XXXII Niedziela Zwykła Roku B (7.11.2021): 1 Krl 17,10-16; Ps 146(145); Hbr 9,24-28; Mk 12,38-44.
Biblijna historia Eliasza jest kanwą powieści brazylijskiego pisarza Paulo Coelho pt. „Piąta góra”. Na s. 38 i następnych w tej powieści jest wątek poświęcony spotkaniu Eliasza z wdową z Sarepty Sydońskiej, o którym słyszeliśmy w dzisiejszym pierwszym czytaniu z Pierwszej Księgi Królewskiej. Zacytuję ten fragment książki Paulo Coelho:
Eliasz wędrował przez kilka dni, nim dotarł do doliny, gdzie leżało miasto Sarepta, przez jego mieszkańców nazywane Akbar. Gdy był już u kresu sił, zobaczył jakąś kobietę ubraną na czarno. Zbierała drwa na opał. Musiała zadowolić się małymi suchymi gałązkami, gdyż roślinność w dolinie była skąpa.
– Kim jesteś? – zapytał.
Kobieta patrzyła na obcego, nie rozumiejąc jego słów.
– Przynieś mi, proszę, wody w naczyniu, bo chce mi się pić –rzekł do niej El8iasz. – Przynieś mi też trochę chleba.
Kobieta odłożyła chrust, ale nadal nic nie mówiła.
– Nie lękaj się. Jestem sam, głodny i spragniony i nie mam sił, by komuś zagrażać.
– Nie jesteś stąd – odpowiedziała mu w końcu. – Sądząc po twojej mowie, przybywasz zapewne z królestwa Izrael. Gdybyś znał mnie lepiej, wiedziałbyś, że nic nie mam.
– Jesteś wdową, tak mi rzekł Pan. Ja mam jeszcze mniej niż ty. Jeśli nie dasz mi jeść i pić, umrę.
Kobieta przestraszył się. Skąd ten cudzoziemiec mógł wiedzieć coś o jej życiu?
– Mężczyzna proszący kobietę o pożywienie powinien się wstydzić – odparła, odzyskując nad sobą panowanie.

→ **ZESTAW ZAPISÓW**:
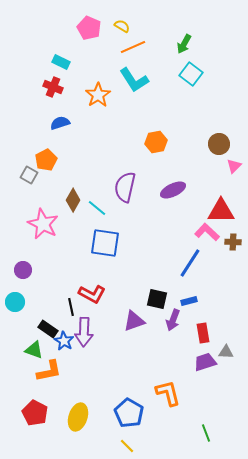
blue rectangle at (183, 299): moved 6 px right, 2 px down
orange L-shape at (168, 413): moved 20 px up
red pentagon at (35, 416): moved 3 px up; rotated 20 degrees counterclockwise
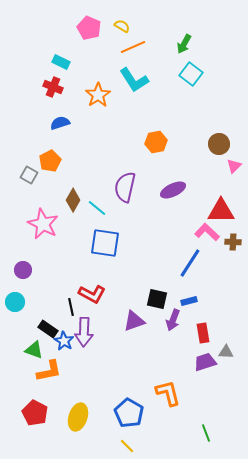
orange pentagon at (46, 160): moved 4 px right, 1 px down
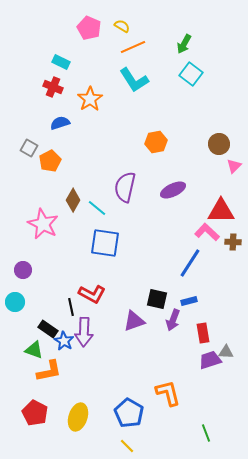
orange star at (98, 95): moved 8 px left, 4 px down
gray square at (29, 175): moved 27 px up
purple trapezoid at (205, 362): moved 5 px right, 2 px up
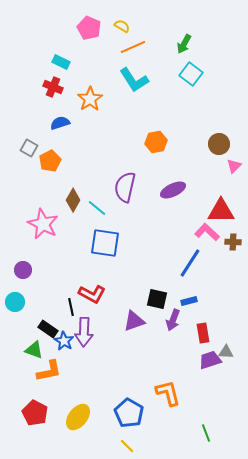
yellow ellipse at (78, 417): rotated 20 degrees clockwise
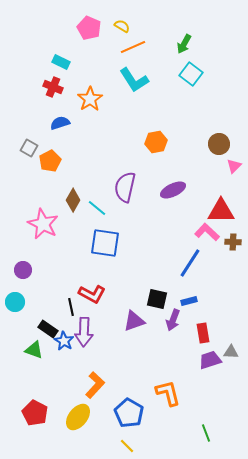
gray triangle at (226, 352): moved 5 px right
orange L-shape at (49, 371): moved 46 px right, 14 px down; rotated 36 degrees counterclockwise
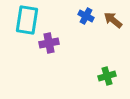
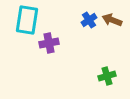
blue cross: moved 3 px right, 4 px down; rotated 28 degrees clockwise
brown arrow: moved 1 px left; rotated 18 degrees counterclockwise
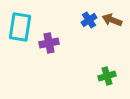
cyan rectangle: moved 7 px left, 7 px down
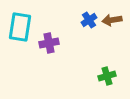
brown arrow: rotated 30 degrees counterclockwise
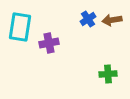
blue cross: moved 1 px left, 1 px up
green cross: moved 1 px right, 2 px up; rotated 12 degrees clockwise
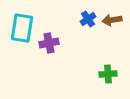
cyan rectangle: moved 2 px right, 1 px down
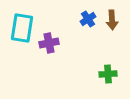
brown arrow: rotated 84 degrees counterclockwise
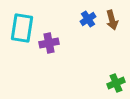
brown arrow: rotated 12 degrees counterclockwise
green cross: moved 8 px right, 9 px down; rotated 18 degrees counterclockwise
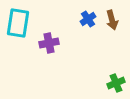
cyan rectangle: moved 4 px left, 5 px up
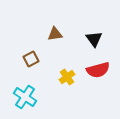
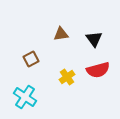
brown triangle: moved 6 px right
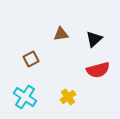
black triangle: rotated 24 degrees clockwise
yellow cross: moved 1 px right, 20 px down
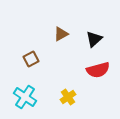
brown triangle: rotated 21 degrees counterclockwise
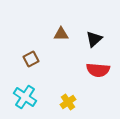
brown triangle: rotated 28 degrees clockwise
red semicircle: rotated 20 degrees clockwise
yellow cross: moved 5 px down
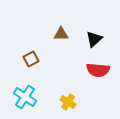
yellow cross: rotated 21 degrees counterclockwise
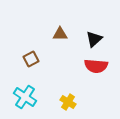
brown triangle: moved 1 px left
red semicircle: moved 2 px left, 4 px up
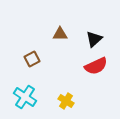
brown square: moved 1 px right
red semicircle: rotated 30 degrees counterclockwise
yellow cross: moved 2 px left, 1 px up
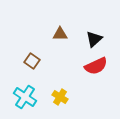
brown square: moved 2 px down; rotated 28 degrees counterclockwise
yellow cross: moved 6 px left, 4 px up
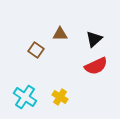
brown square: moved 4 px right, 11 px up
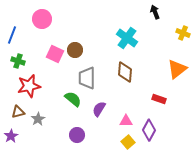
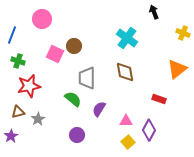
black arrow: moved 1 px left
brown circle: moved 1 px left, 4 px up
brown diamond: rotated 15 degrees counterclockwise
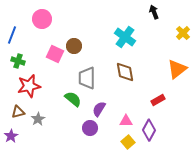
yellow cross: rotated 24 degrees clockwise
cyan cross: moved 2 px left, 1 px up
red rectangle: moved 1 px left, 1 px down; rotated 48 degrees counterclockwise
purple circle: moved 13 px right, 7 px up
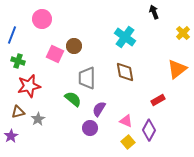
pink triangle: rotated 24 degrees clockwise
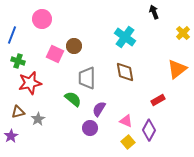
red star: moved 1 px right, 3 px up
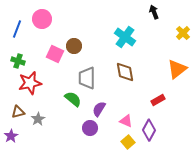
blue line: moved 5 px right, 6 px up
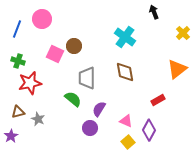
gray star: rotated 16 degrees counterclockwise
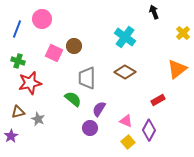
pink square: moved 1 px left, 1 px up
brown diamond: rotated 50 degrees counterclockwise
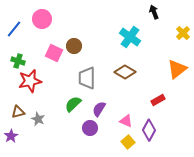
blue line: moved 3 px left; rotated 18 degrees clockwise
cyan cross: moved 5 px right
red star: moved 2 px up
green semicircle: moved 5 px down; rotated 84 degrees counterclockwise
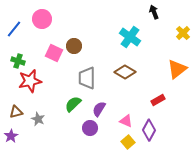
brown triangle: moved 2 px left
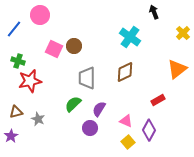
pink circle: moved 2 px left, 4 px up
pink square: moved 4 px up
brown diamond: rotated 55 degrees counterclockwise
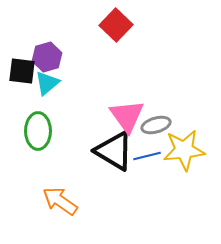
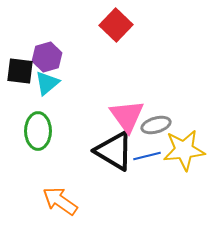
black square: moved 2 px left
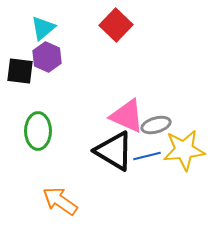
purple hexagon: rotated 20 degrees counterclockwise
cyan triangle: moved 4 px left, 55 px up
pink triangle: rotated 30 degrees counterclockwise
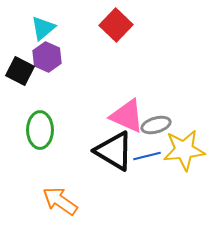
black square: rotated 20 degrees clockwise
green ellipse: moved 2 px right, 1 px up
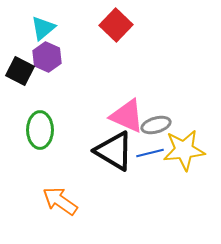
blue line: moved 3 px right, 3 px up
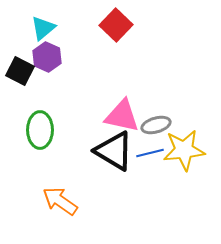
pink triangle: moved 5 px left; rotated 12 degrees counterclockwise
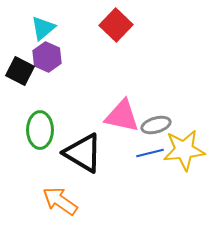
black triangle: moved 31 px left, 2 px down
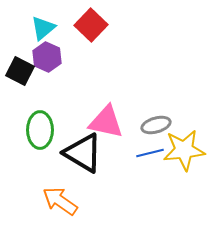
red square: moved 25 px left
pink triangle: moved 16 px left, 6 px down
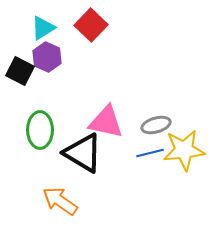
cyan triangle: rotated 8 degrees clockwise
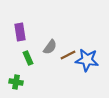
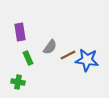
green cross: moved 2 px right
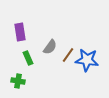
brown line: rotated 28 degrees counterclockwise
green cross: moved 1 px up
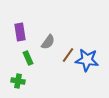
gray semicircle: moved 2 px left, 5 px up
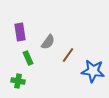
blue star: moved 6 px right, 11 px down
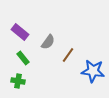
purple rectangle: rotated 42 degrees counterclockwise
green rectangle: moved 5 px left; rotated 16 degrees counterclockwise
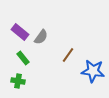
gray semicircle: moved 7 px left, 5 px up
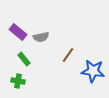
purple rectangle: moved 2 px left
gray semicircle: rotated 42 degrees clockwise
green rectangle: moved 1 px right, 1 px down
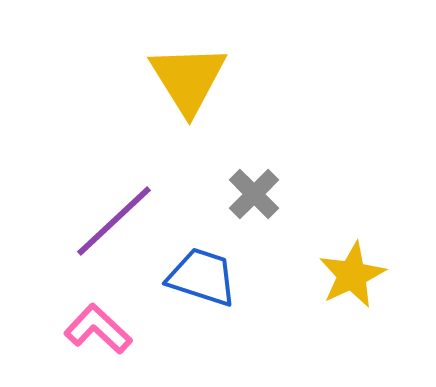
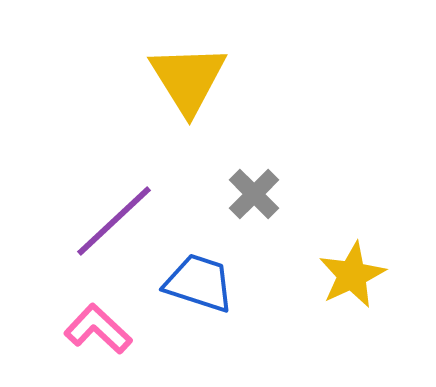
blue trapezoid: moved 3 px left, 6 px down
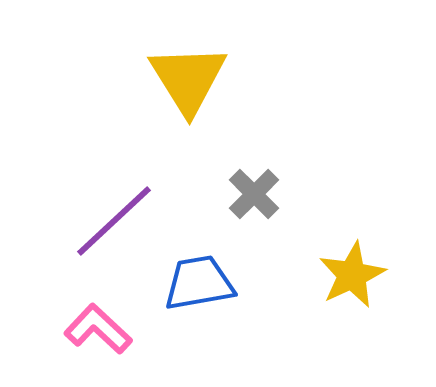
blue trapezoid: rotated 28 degrees counterclockwise
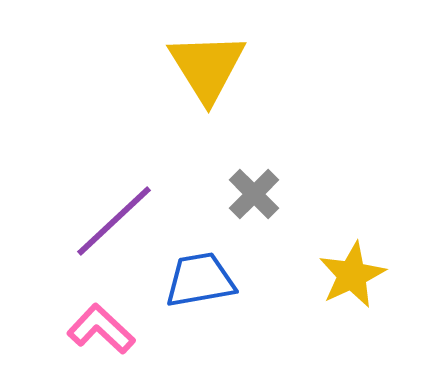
yellow triangle: moved 19 px right, 12 px up
blue trapezoid: moved 1 px right, 3 px up
pink L-shape: moved 3 px right
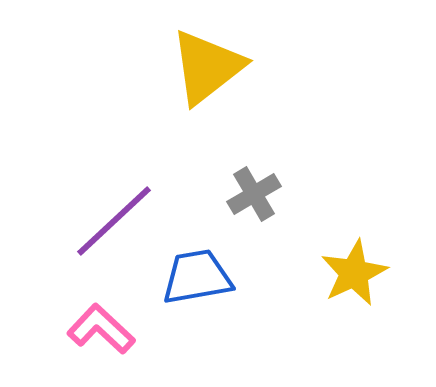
yellow triangle: rotated 24 degrees clockwise
gray cross: rotated 14 degrees clockwise
yellow star: moved 2 px right, 2 px up
blue trapezoid: moved 3 px left, 3 px up
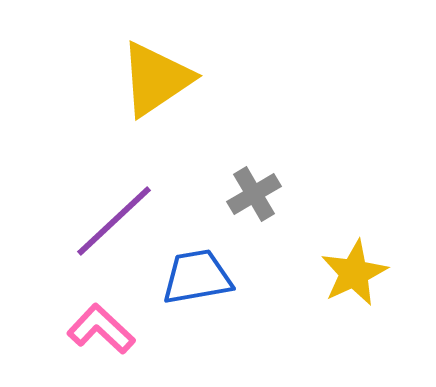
yellow triangle: moved 51 px left, 12 px down; rotated 4 degrees clockwise
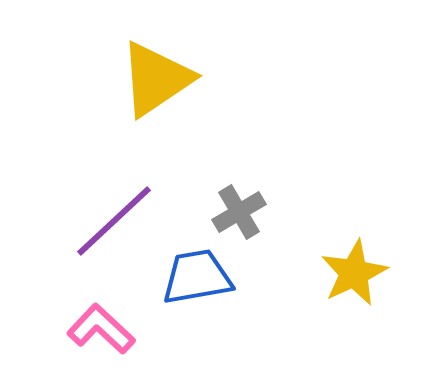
gray cross: moved 15 px left, 18 px down
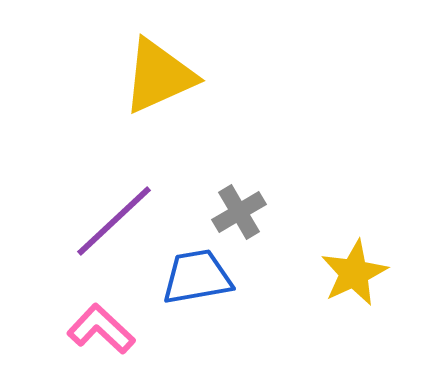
yellow triangle: moved 3 px right, 3 px up; rotated 10 degrees clockwise
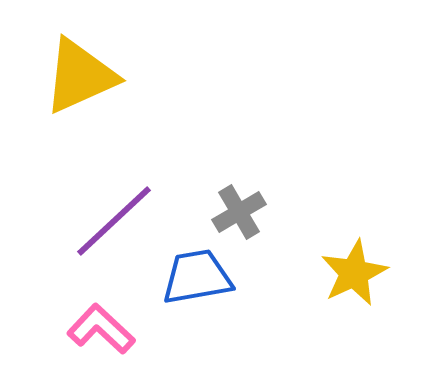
yellow triangle: moved 79 px left
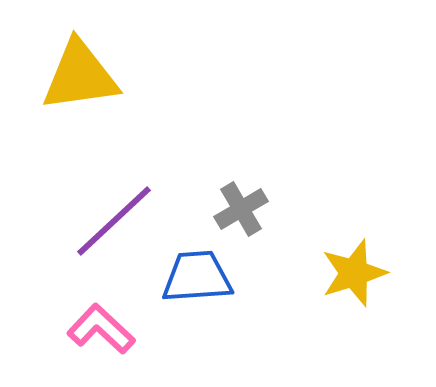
yellow triangle: rotated 16 degrees clockwise
gray cross: moved 2 px right, 3 px up
yellow star: rotated 8 degrees clockwise
blue trapezoid: rotated 6 degrees clockwise
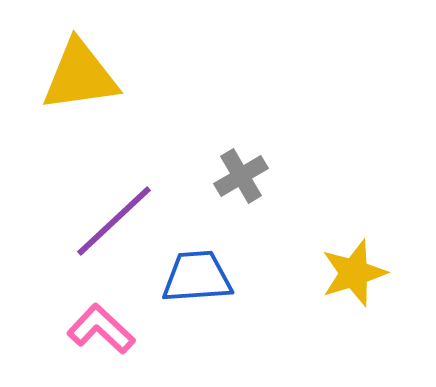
gray cross: moved 33 px up
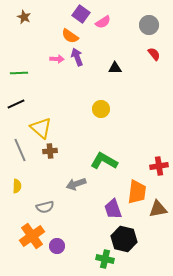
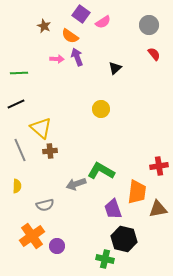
brown star: moved 20 px right, 9 px down
black triangle: rotated 40 degrees counterclockwise
green L-shape: moved 3 px left, 10 px down
gray semicircle: moved 2 px up
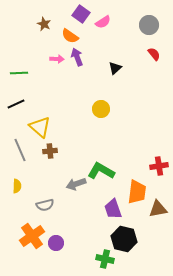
brown star: moved 2 px up
yellow triangle: moved 1 px left, 1 px up
purple circle: moved 1 px left, 3 px up
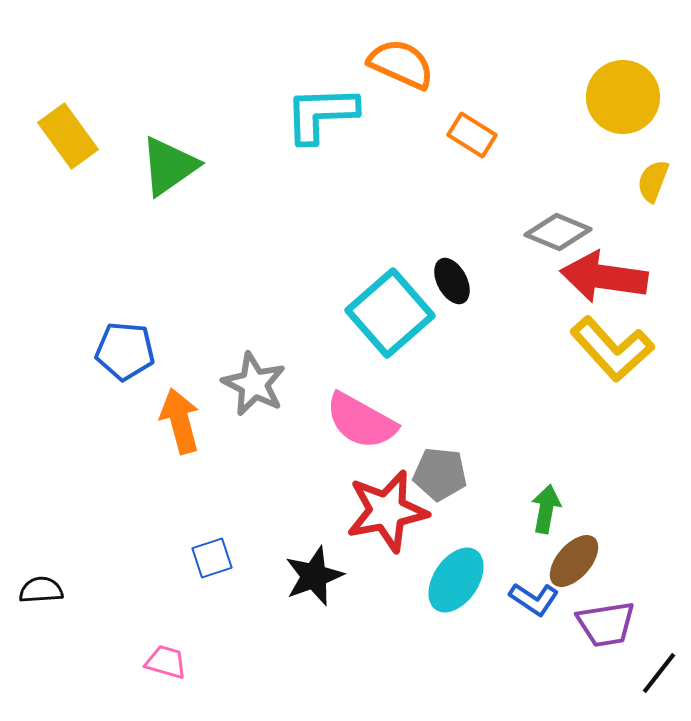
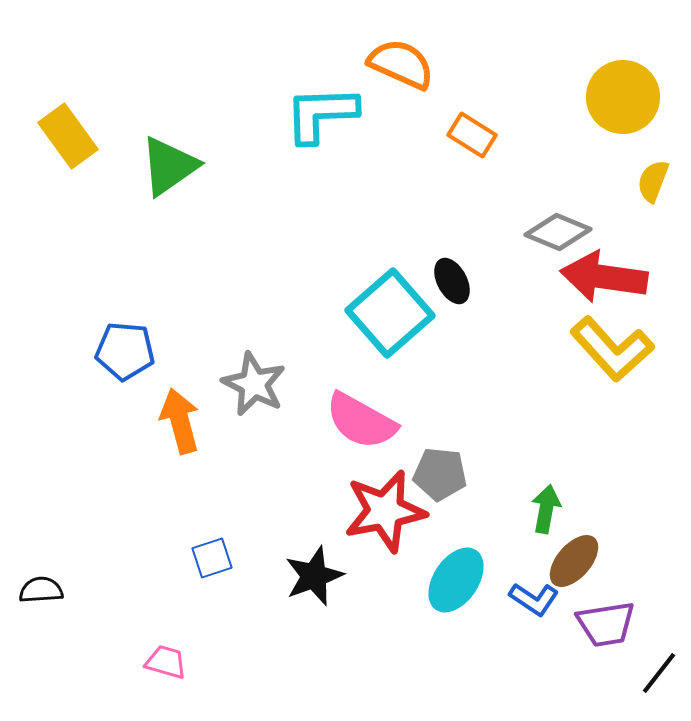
red star: moved 2 px left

→ **CEL**: Przepisz fragment tekstu źródłowego, zaczynając od słów "Biblijna historia Eliasza" i idąc dalej aż po "dolinie była skąpa." włącznie, przy czym zamień "drwa" na "chrust". Zapisy pochodzą z innego źródła niż tekst.

→ **ODPOWIEDŹ DO ZADANIA**:
Biblijna historia Eliasza jest kanwą powieści brazylijskiego pisarza Paulo Coelho pt. „Piąta góra”. Na s. 38 i następnych w tej powieści jest wątek poświęcony spotkaniu Eliasza z wdową z Sarepty Sydońskiej, o którym słyszeliśmy w dzisiejszym pierwszym czytaniu z Pierwszej Księgi Królewskiej. Zacytuję ten fragment książki Paulo Coelho:
Eliasz wędrował przez kilka dni, nim dotarł do doliny, gdzie leżało miasto Sarepta, przez jego mieszkańców nazywane Akbar. Gdy był już u kresu sił, zobaczył jakąś kobietę ubraną na czarno. Zbierała chrust na opał. Musiała zadowolić się małymi suchymi gałązkami, gdyż roślinność w dolinie była skąpa.